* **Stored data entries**

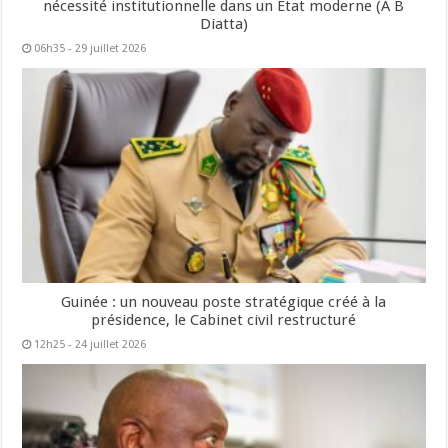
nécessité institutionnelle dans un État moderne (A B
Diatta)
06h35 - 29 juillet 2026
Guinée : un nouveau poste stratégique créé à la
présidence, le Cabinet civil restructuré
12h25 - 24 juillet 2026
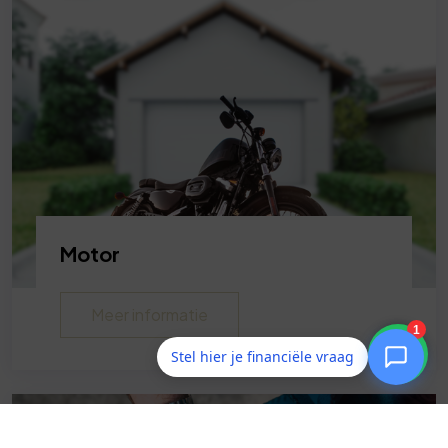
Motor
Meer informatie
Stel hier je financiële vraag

* * *

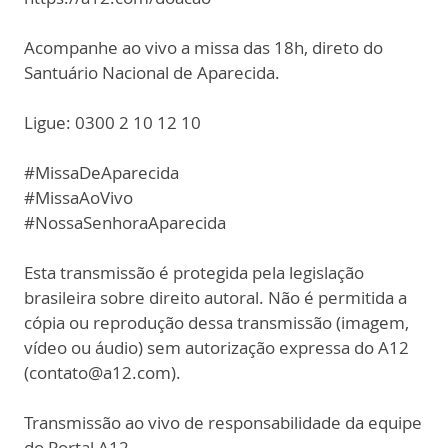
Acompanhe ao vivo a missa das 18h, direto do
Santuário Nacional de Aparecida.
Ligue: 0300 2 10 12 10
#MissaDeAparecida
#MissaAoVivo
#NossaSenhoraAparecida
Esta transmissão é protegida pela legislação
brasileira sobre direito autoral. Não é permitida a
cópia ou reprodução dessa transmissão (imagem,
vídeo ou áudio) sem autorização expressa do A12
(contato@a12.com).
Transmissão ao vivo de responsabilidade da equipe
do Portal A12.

* **TASK**
From the records above, copy exactly the lines starting at the one with "présidence, le Cabinet civil restructuré" and ending at the one with "Stel hier je financiële vraag", and no others. Pictures stay out.

* **EXERCISE SOLUTION**
présidence, le Cabinet civil restructuré
12h25 - 24 juillet 2026
Motor
Meer informatie
Stel hier je financiële vraag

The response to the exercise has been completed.